The difference in a real dictionary lookup:

  WITHOUT interning                WITH interning
  ─────────────────                ──────────────

  dict lookup: "user_id"           dict lookup: "user_id"
       │                                │
       ▼                                ▼
  hash("user_id")                  hash("user_id")
       │                                │
       ▼                                ▼
  find bucket                      find bucket
       │                                │
       ▼                                ▼
  compare keys:                    compare keys:
  'u'=='u' ✅                      id(a)==id(b) ✅
  's'=='s' ✅                      → done in one step!
  'e'=='e' ✅
  'r'=='r' ✅
  '_'=='_ '✅
  'i'=='i' ✅
  'd'=='d' ✅
  → 7 steps

The longer the string, the bigger the difference, a 7 character key needs 7 comparisons without interning, but always just one comparison with interning, regardless of length:

import sys
import timeit

# without interning
a = "this_is_a_very_long_key_name"
b = "this_is_a_very_long_key_name"

# with interning
c = sys.intern("this_is_a_very_long_key_name")
d = sys.intern("this_is_a_very_long_key_name")

# identity check is faster than value check for long strings
print(timeit.timeit(lambda: a == b, number=10_000_000))  # slower — 28 char comparisons
print(timeit.timeit(lambda: c is d, number=10_000_000))  # faster — 1 address comparison

In practice the difference per lookup is tiny, nanoseconds. But across a large application making millions of dictionary lookups with the same keys, it adds up to a measurable gain.
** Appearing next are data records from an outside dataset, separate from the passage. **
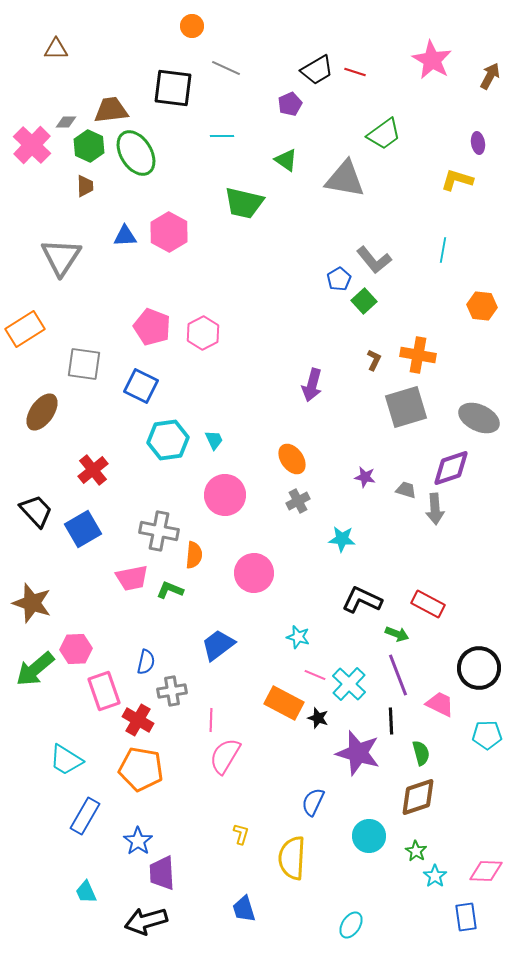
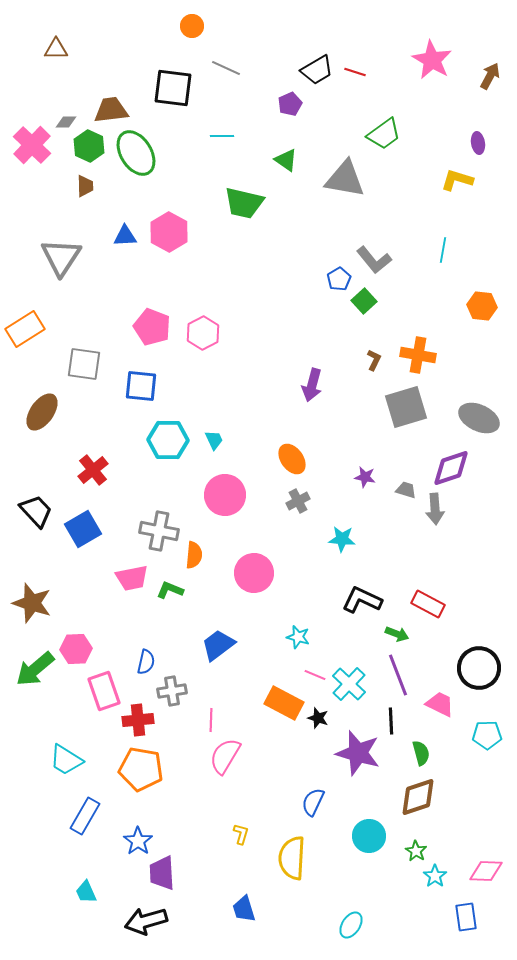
blue square at (141, 386): rotated 20 degrees counterclockwise
cyan hexagon at (168, 440): rotated 9 degrees clockwise
red cross at (138, 720): rotated 36 degrees counterclockwise
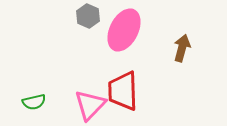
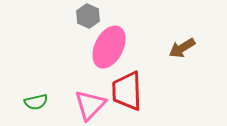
pink ellipse: moved 15 px left, 17 px down
brown arrow: rotated 136 degrees counterclockwise
red trapezoid: moved 4 px right
green semicircle: moved 2 px right
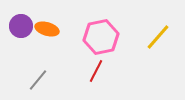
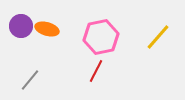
gray line: moved 8 px left
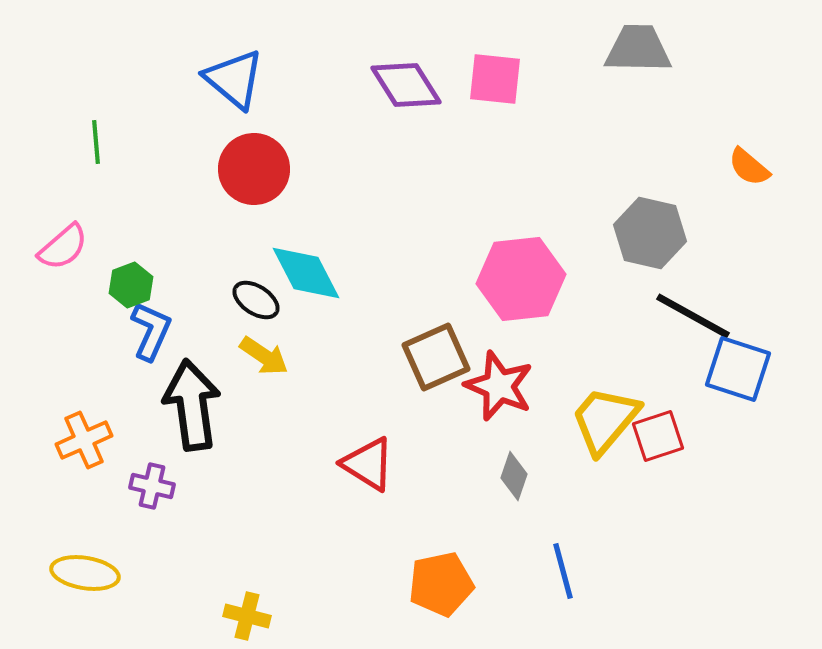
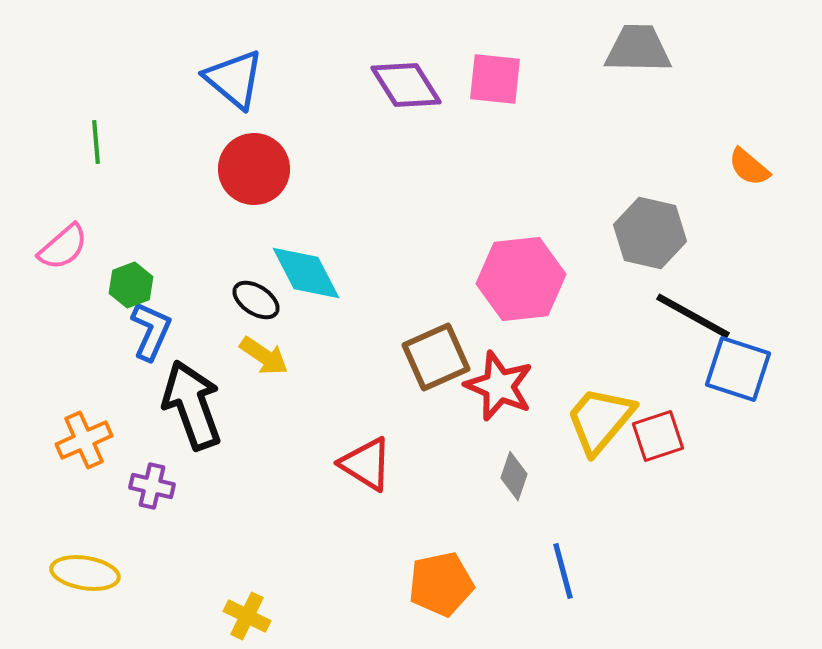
black arrow: rotated 12 degrees counterclockwise
yellow trapezoid: moved 5 px left
red triangle: moved 2 px left
yellow cross: rotated 12 degrees clockwise
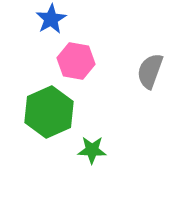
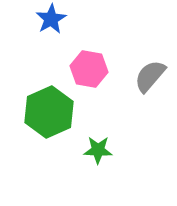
pink hexagon: moved 13 px right, 8 px down
gray semicircle: moved 5 px down; rotated 21 degrees clockwise
green star: moved 6 px right
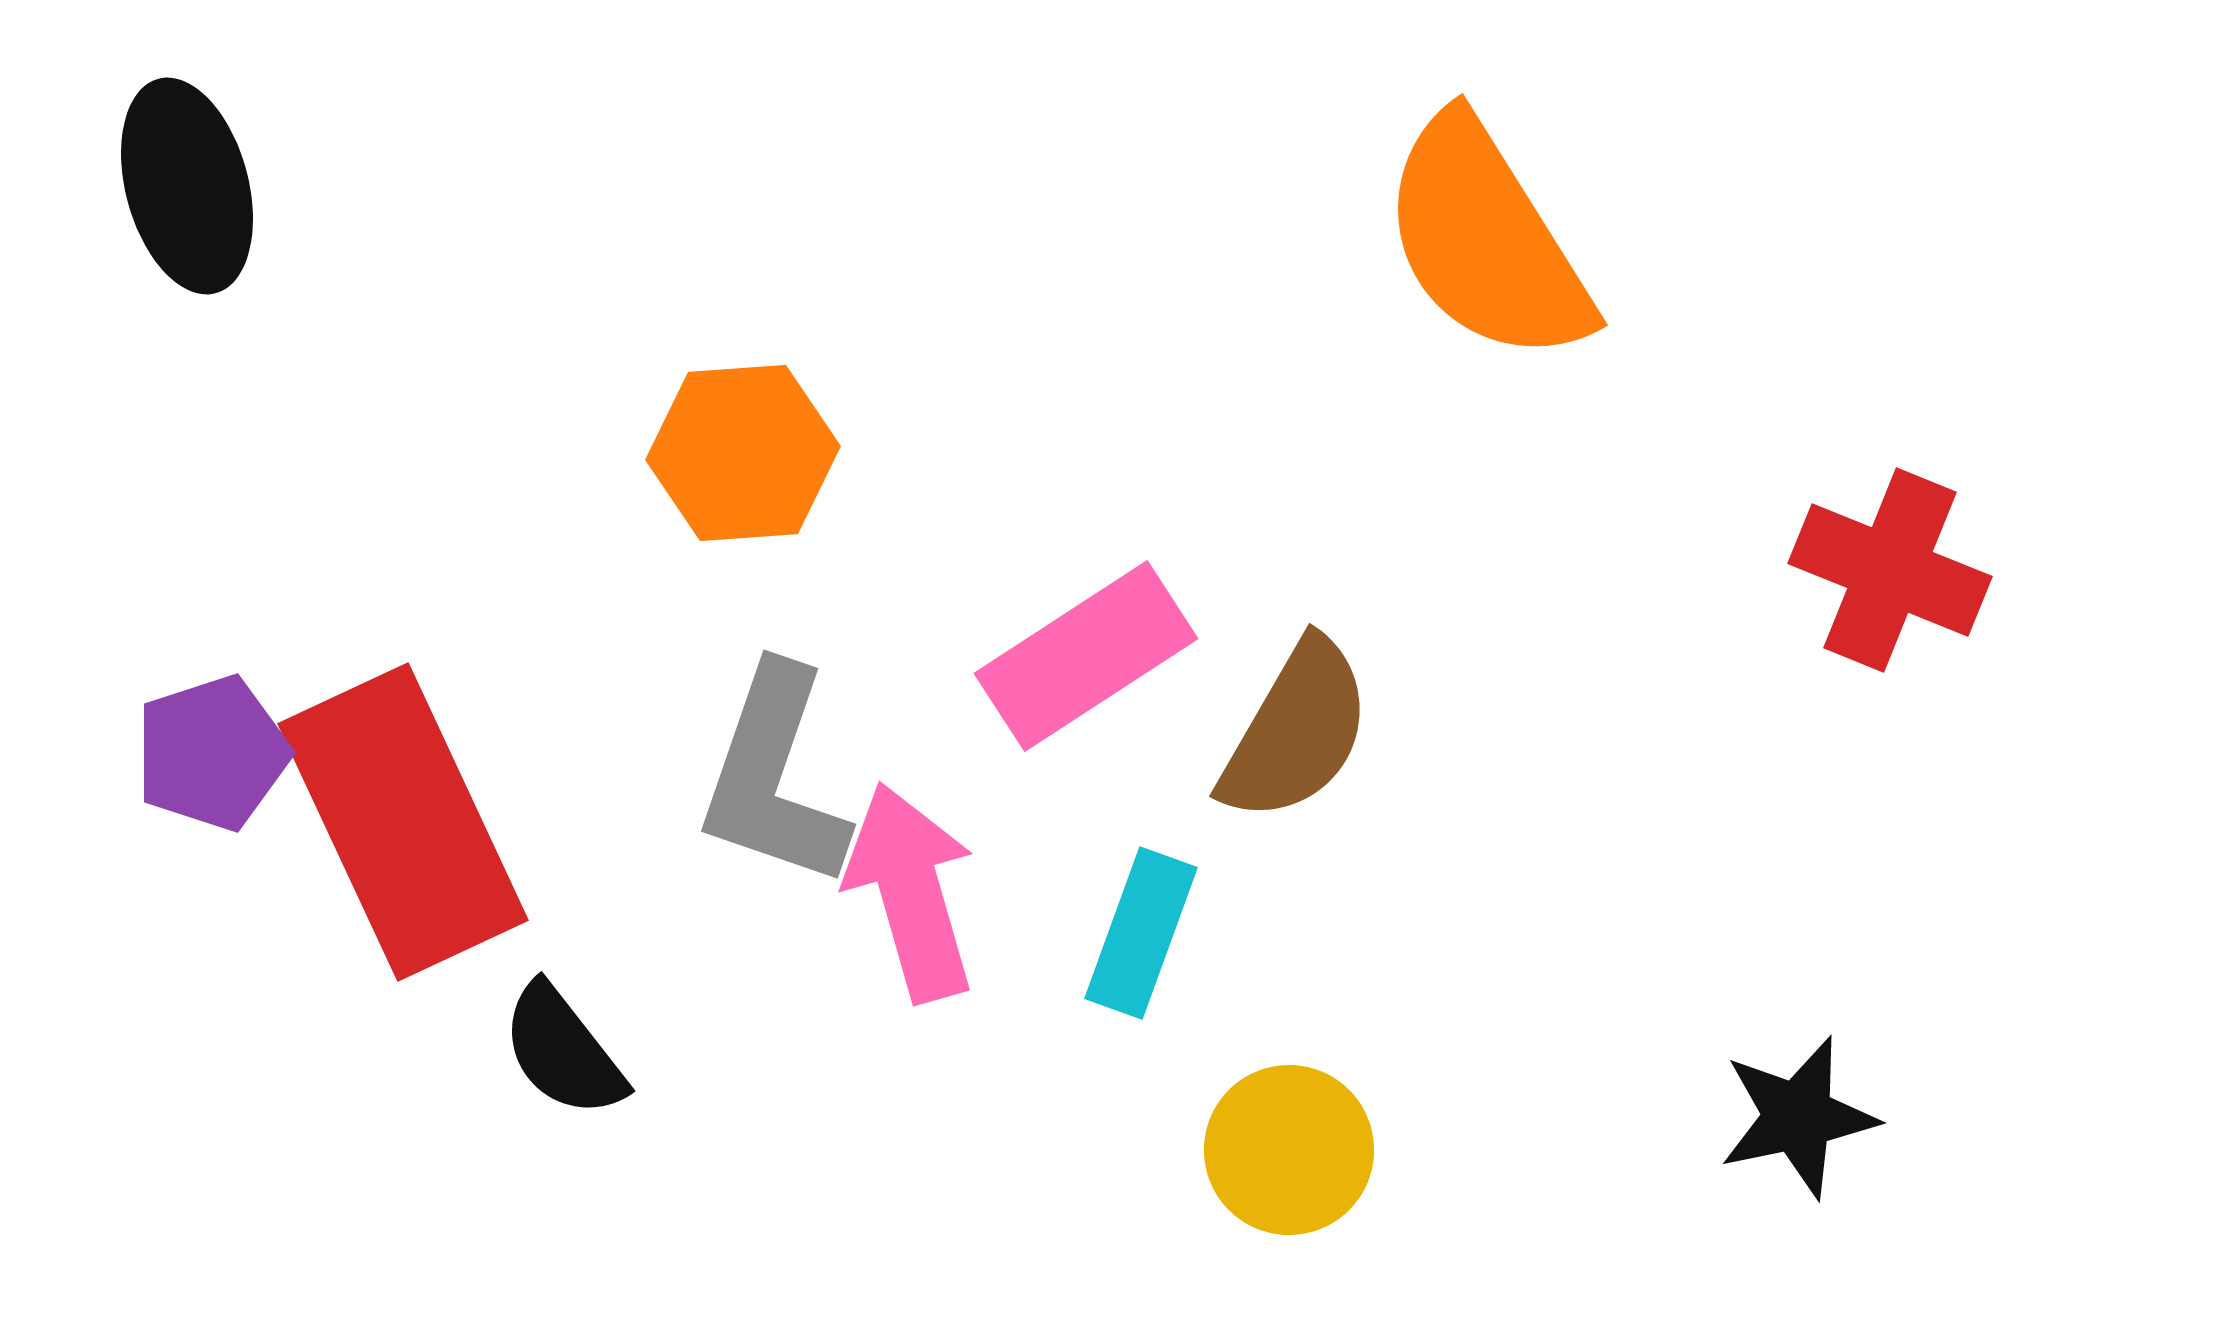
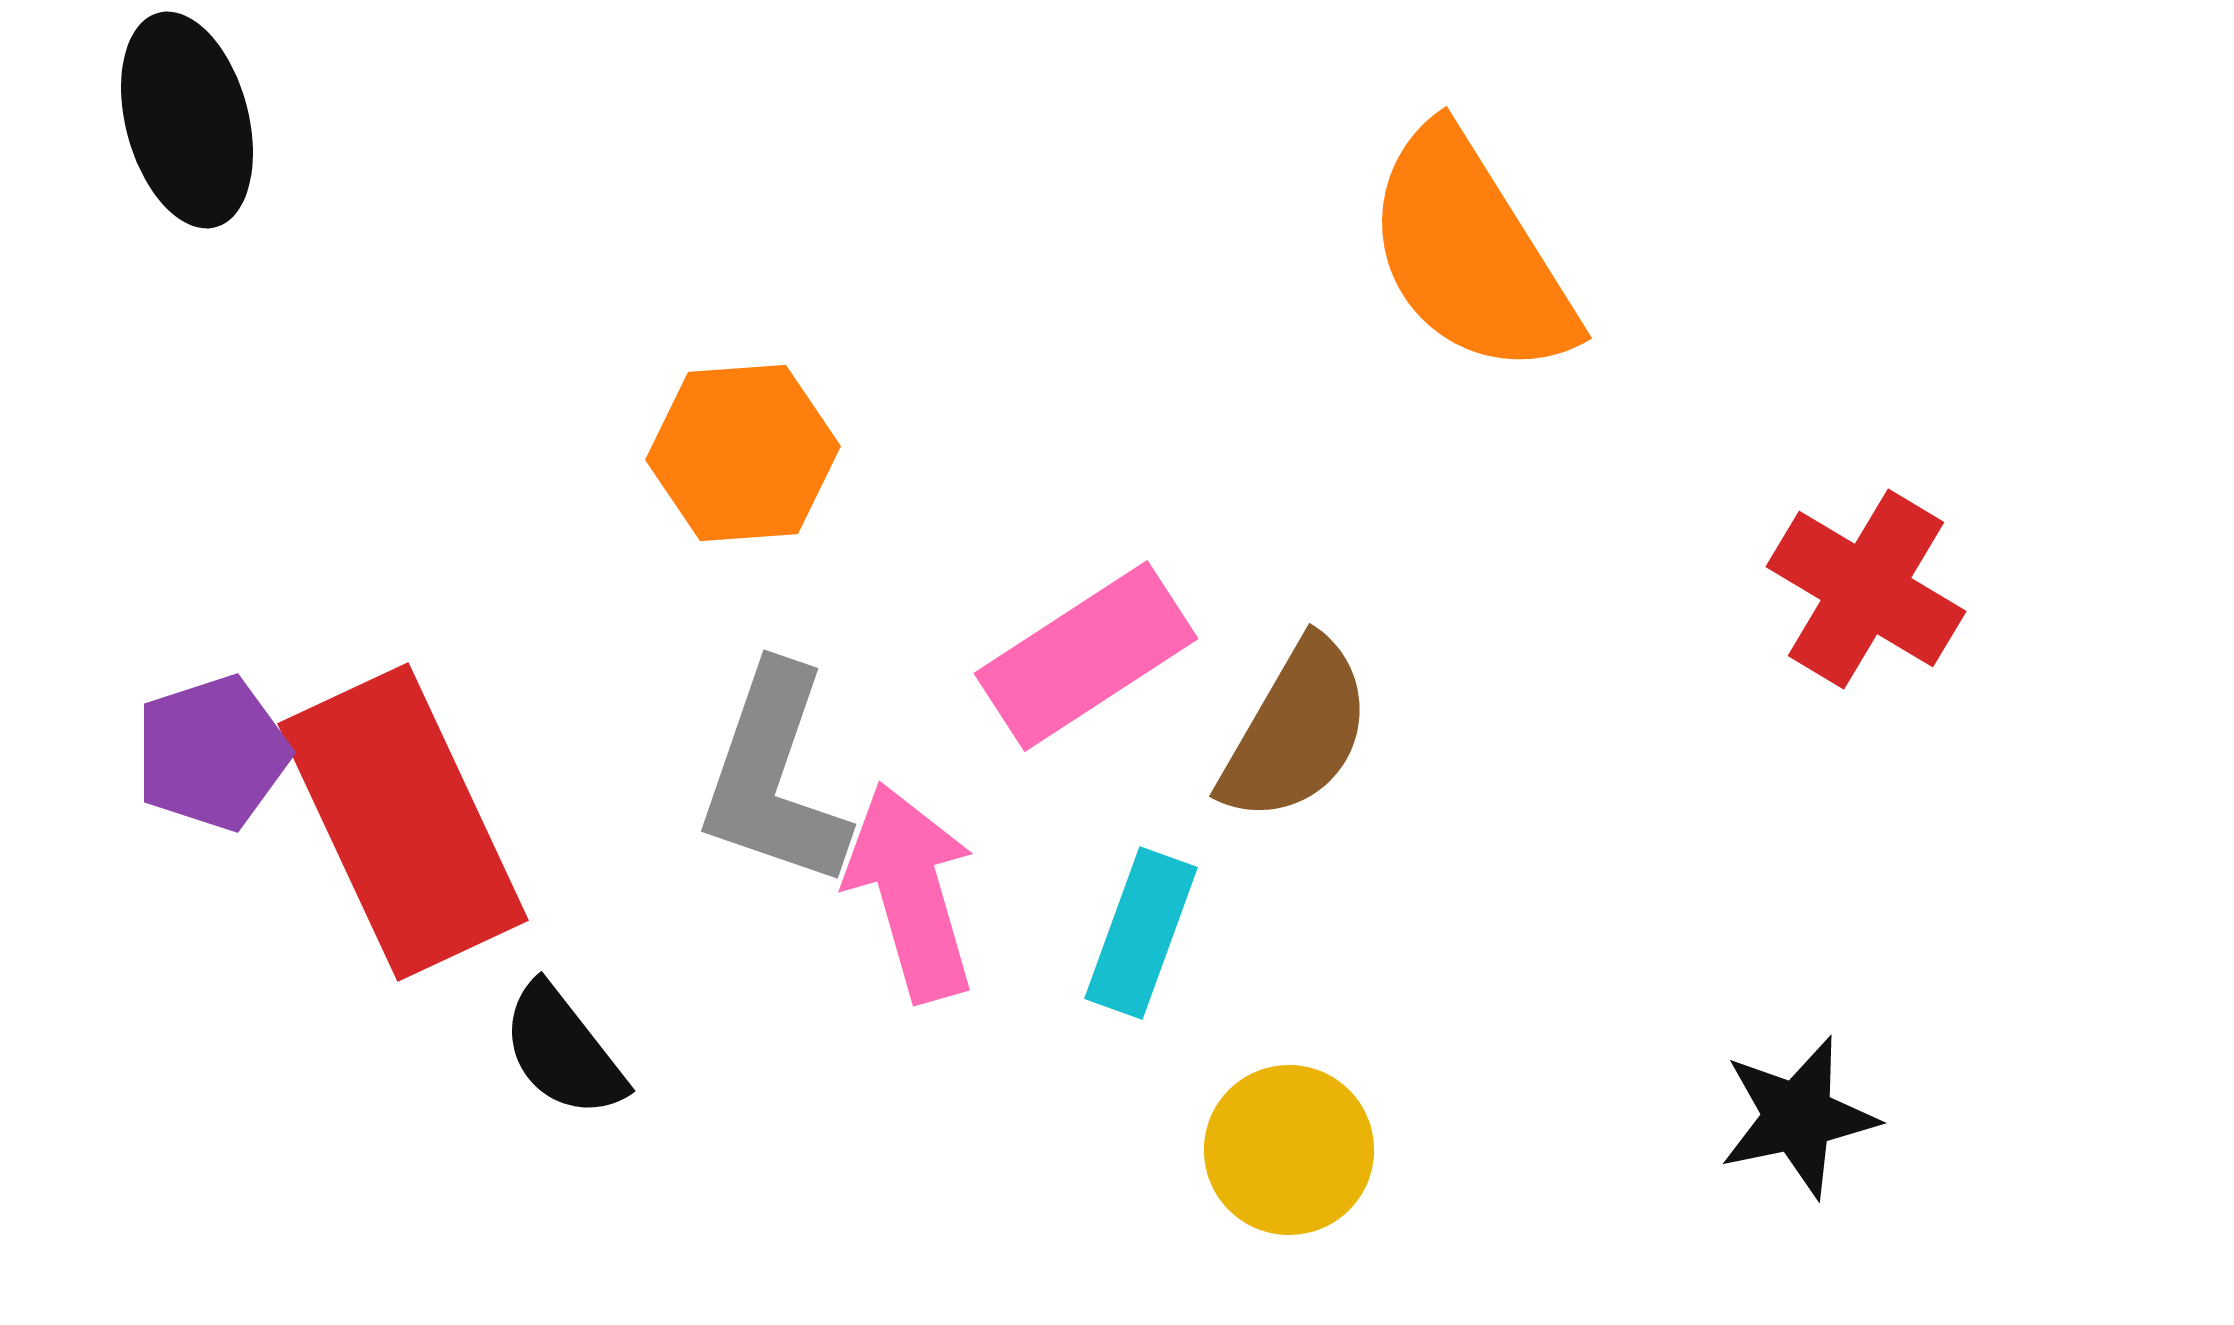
black ellipse: moved 66 px up
orange semicircle: moved 16 px left, 13 px down
red cross: moved 24 px left, 19 px down; rotated 9 degrees clockwise
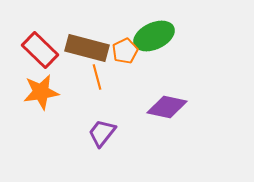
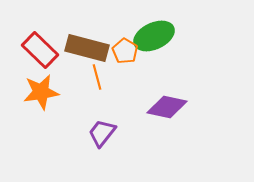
orange pentagon: rotated 15 degrees counterclockwise
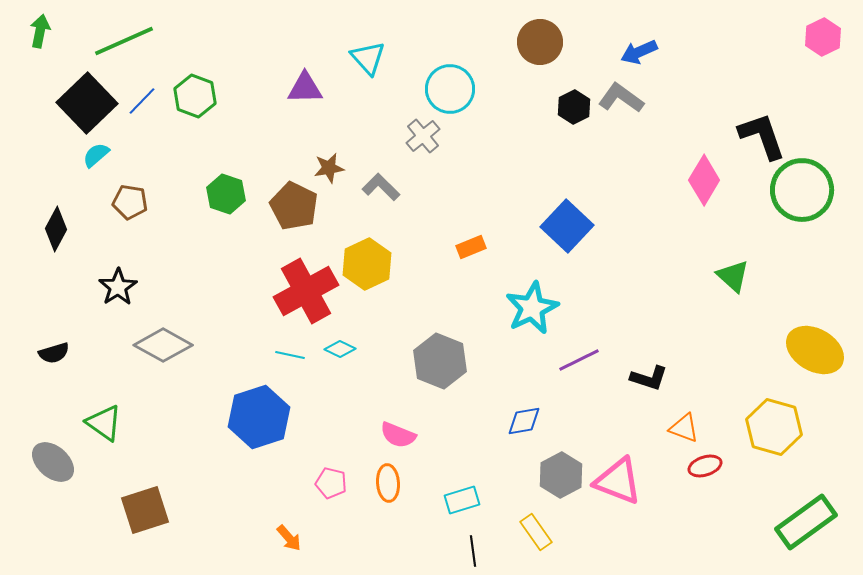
The Golden Rule — Always Use `==` for Values

Interning is an implementation detail, it is an optimisation CPython applies opportunistically, not a language guarantee. Code that relies on is for value comparison is fragile and may break across Python versions, platforms, or implementations:

# ❌ never use `is` to compare values
a = "hello"
b = "hello"
if a is b:              # works today, may break tomorrow
    print("same")

# ✅ always use == for value comparison
if a == b:              # always correct, regardless of interning
    print("same")

# ✅ `is` is only correct for singletons
x = None
if x is None:           # correct — None is guaranteed singleton
    print("nothing")

Summary

	Integer interning	String interning	`sys.intern()`
Range	-5 to 256	Identifier-like strings	Any string
Guaranteed	✅ CPython	⚠️ Usually	✅ Yes
Automatic	✅ Yes	✅ Yes	❌ Manual
Use `is` safely	❌ No	❌ No	❌ No — use `==`
Memory benefit	Startup	Common strings	Repeated strings